En fait cela ne fait que confirmer que l’expérience employé repose sur deux piliers : le contexte du travail (RH), et le travail (opérations, management, delivery…).
L’expérience collaborateur n’est pas entre les bonnes mains
Et qui s’occupe de l’expérience employé ? Les RH. Et là également le baromètre est très intéressant !
Dans les entreprises à la pratique récente (1 an) c’est la DRH dans 82% des cas, dans celles qui pratiquent depuis entre 1 et 3ans cela tombe à 80%, et dans celles à la pratique la plus ancienne ça n’est plus que 64% (32% pour la DG).

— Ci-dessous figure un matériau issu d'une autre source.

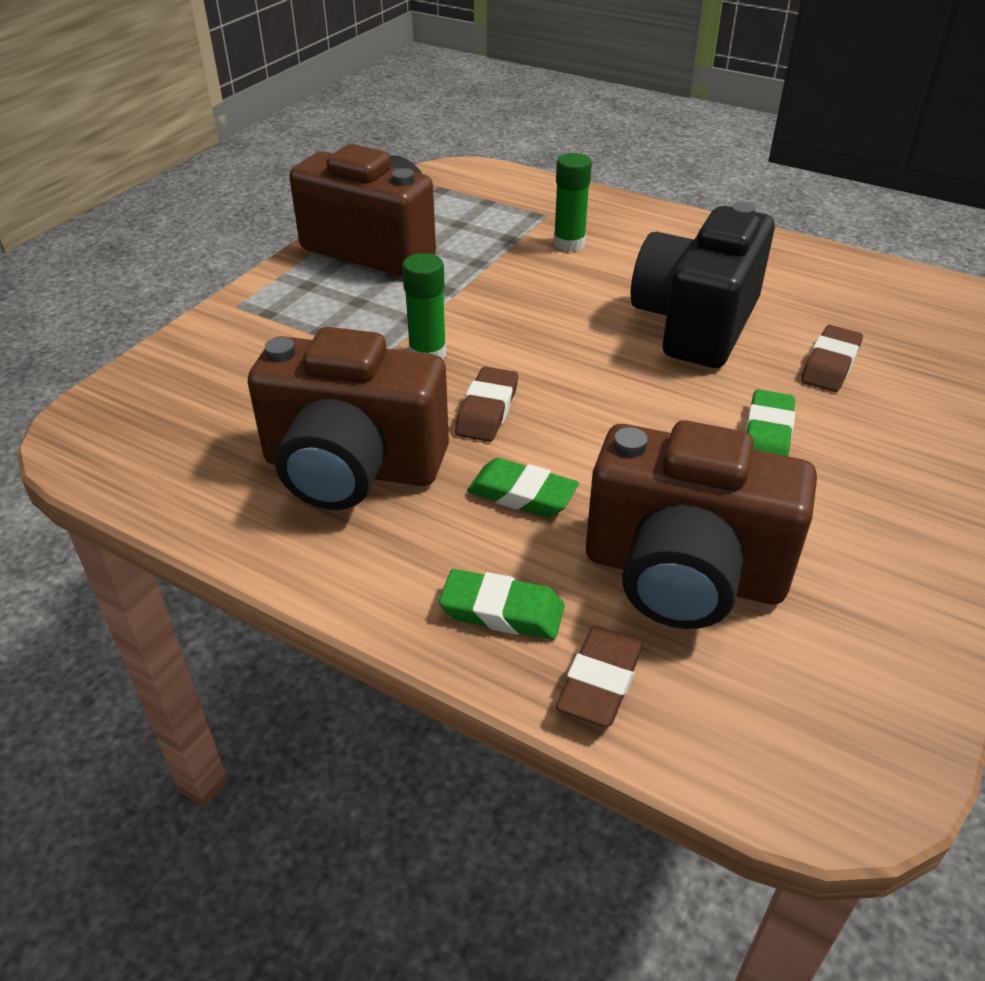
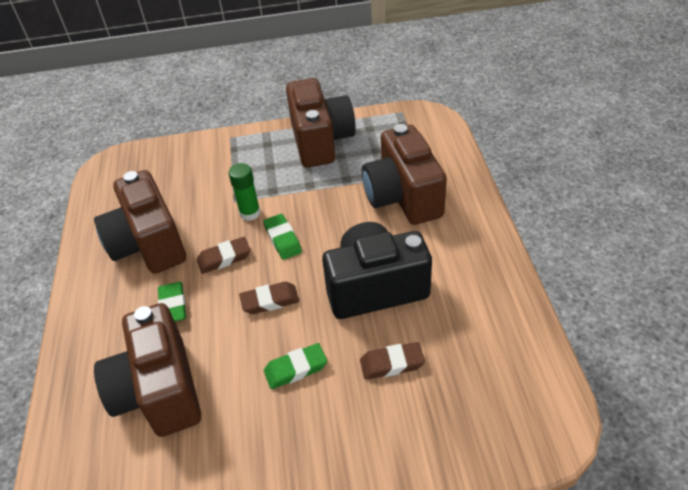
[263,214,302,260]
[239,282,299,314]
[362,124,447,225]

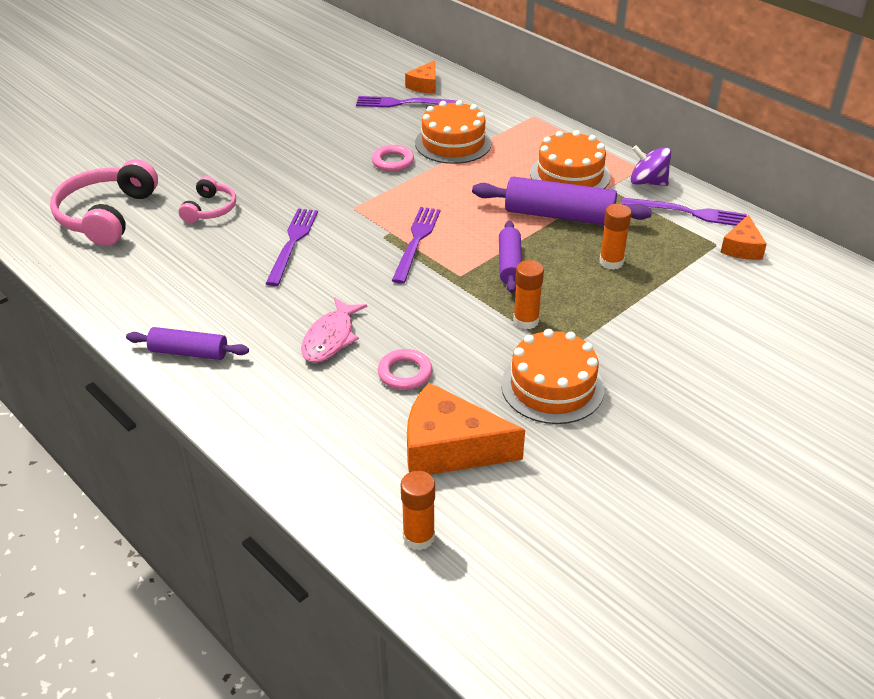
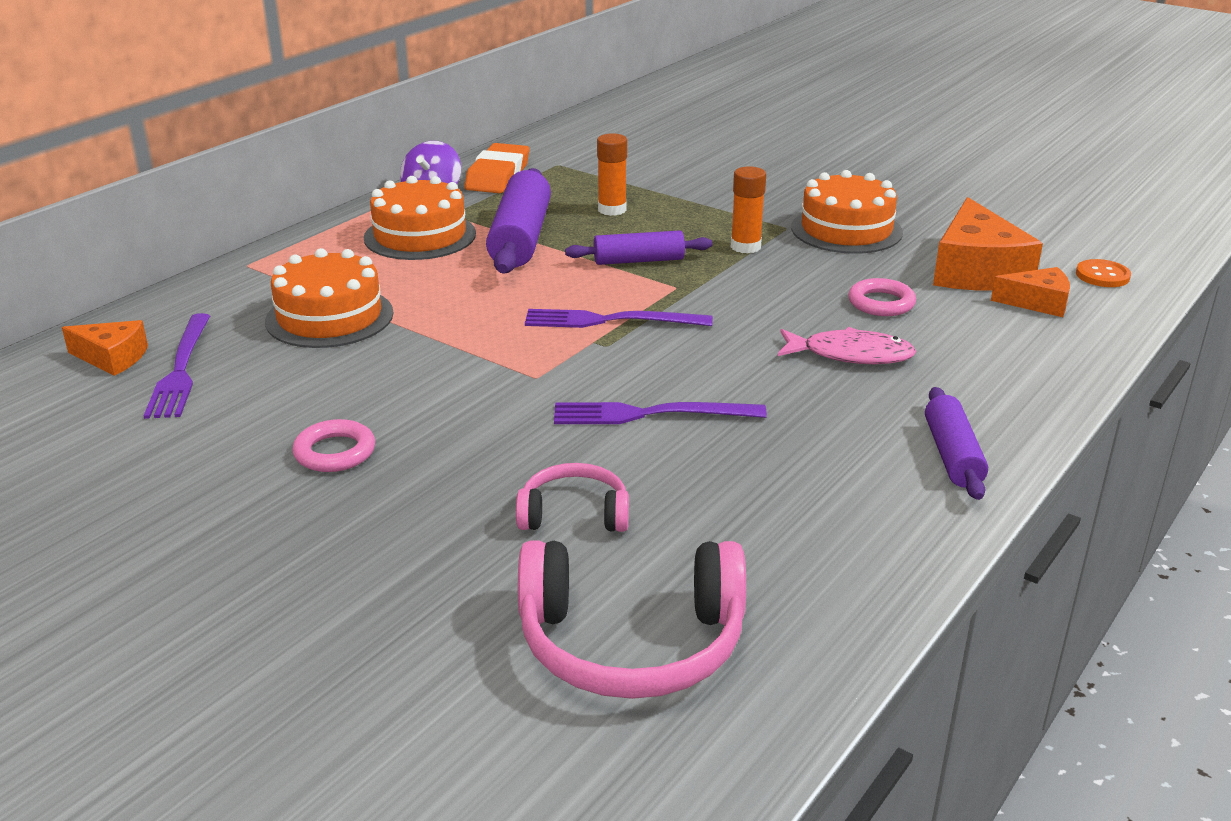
[292,419,375,472]
[991,267,1070,317]
[1076,259,1131,287]
[464,143,529,193]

Ou dit autrement : plus on creuse le sujet de l’expérience employé plus on comprend que ça n’est pas qu’un sujet RH.
Je ne dis pas, encore une fois, que les RH ne doivent pas s’occuper du sujet mais qu’ils ne peuvent pas s’en occuper seuls ! Ou alors montrez moi un DRH légitime sur les sujets d’organisation du travail, de delivery, d’opérations…et il y en a car ils viennent du métier. Mais ça ne courre pas les rues.
Le travail, son organisation sa complication, sont au coeur de l’expérience employé et il serait enfin temps d’en tenir compte. Ca n’est pas faute de l’avoir répété depuis des années.
Conclusion
Il aura fallu 6 éditions du baromètre de l’expérience employé pour que ressorte enfin qu’une de ses composantes essentielles était l’organisation du travail !
Mieux vaut tard que jamais mais cela a un impact majeur sur la manière dont on organise une telle démarche et son pilotage.
On y apprend aussi que les managers ne sont qu’une courroie de transmission à laquelle on prête peu d’attention mais ça on le savait déjà.